I see it has a commands to "step-into" (d). But for the life of me, I cannot see a step-out or step-over.

Can anyone help?

If I have this in the Backtrace buffer:

Debugger entered--returning value: 5047
  line-beginning-position()
* c-parse-state()
* byte-code("...")
* c-guess-basic-syntax()
  c-show-syntactic-information(nil)
  call-interactively(c-show-syntactic-information)

...where do I put the cursor, and what key do I type, to step out of the parse-state() fn ? by that I mean, run until that fn returns, and then stop in the debugger again.

+1  A: 

'c' and 'j' work kind of like a step-out and step-over. When a flagged frame (indicated by "*") is encountered (the docs say "exited" but this doesn't seem to be how the debugger behaves), the debugger will be re-entered. When the top frame is flagged, they work like step-over; when it isn't, they work like step-out.

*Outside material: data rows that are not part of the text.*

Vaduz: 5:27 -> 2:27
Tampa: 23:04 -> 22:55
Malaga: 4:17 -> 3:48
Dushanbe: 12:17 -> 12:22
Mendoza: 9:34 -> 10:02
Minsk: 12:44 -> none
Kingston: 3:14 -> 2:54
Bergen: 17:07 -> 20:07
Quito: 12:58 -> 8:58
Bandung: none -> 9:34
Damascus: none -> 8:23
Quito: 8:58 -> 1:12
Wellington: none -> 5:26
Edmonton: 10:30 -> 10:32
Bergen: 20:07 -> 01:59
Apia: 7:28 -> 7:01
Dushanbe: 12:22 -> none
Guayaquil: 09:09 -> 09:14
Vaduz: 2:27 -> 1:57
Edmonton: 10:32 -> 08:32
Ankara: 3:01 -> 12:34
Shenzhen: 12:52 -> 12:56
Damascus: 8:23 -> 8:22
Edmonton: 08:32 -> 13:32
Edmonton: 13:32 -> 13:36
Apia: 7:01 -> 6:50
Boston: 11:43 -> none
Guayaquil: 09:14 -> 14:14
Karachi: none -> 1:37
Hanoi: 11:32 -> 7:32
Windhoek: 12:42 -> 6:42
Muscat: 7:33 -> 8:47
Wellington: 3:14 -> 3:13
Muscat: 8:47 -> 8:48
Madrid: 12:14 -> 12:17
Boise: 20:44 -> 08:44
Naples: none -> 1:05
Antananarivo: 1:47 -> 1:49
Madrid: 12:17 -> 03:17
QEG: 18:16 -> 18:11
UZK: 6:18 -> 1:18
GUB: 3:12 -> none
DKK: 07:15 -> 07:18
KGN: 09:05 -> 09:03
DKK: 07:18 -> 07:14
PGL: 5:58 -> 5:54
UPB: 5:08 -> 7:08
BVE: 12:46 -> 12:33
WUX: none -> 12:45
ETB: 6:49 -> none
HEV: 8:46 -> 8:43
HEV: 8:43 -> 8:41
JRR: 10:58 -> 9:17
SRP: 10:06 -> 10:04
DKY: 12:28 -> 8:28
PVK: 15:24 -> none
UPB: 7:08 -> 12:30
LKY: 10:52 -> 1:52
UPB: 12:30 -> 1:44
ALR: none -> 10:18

In your example backtrace, typing either will step out of line-beginning-position into c-parse-state. The frame flag should clear, so typing either a second time should step out of c-parse-state.

outis
+3  A: 

When debugging, I press ? and I see:

o               edebug-step-out
f               edebug-forward-sexp
h               edebug-goto-here

I believe o (it is step-out) and f (like step over) are what you're looking for, though I also find h extremely useful.

Trey Jackson
I know you're gonna find this hard to believe, but I Was using debug, not edebug. What a difference! thanks for the tip.
Cheeso
@Cheeso, ha! I didn't even know there was a `M-x debug` until your question.
Trey Jackson
You were better off, not knowing. debug is impossible to use.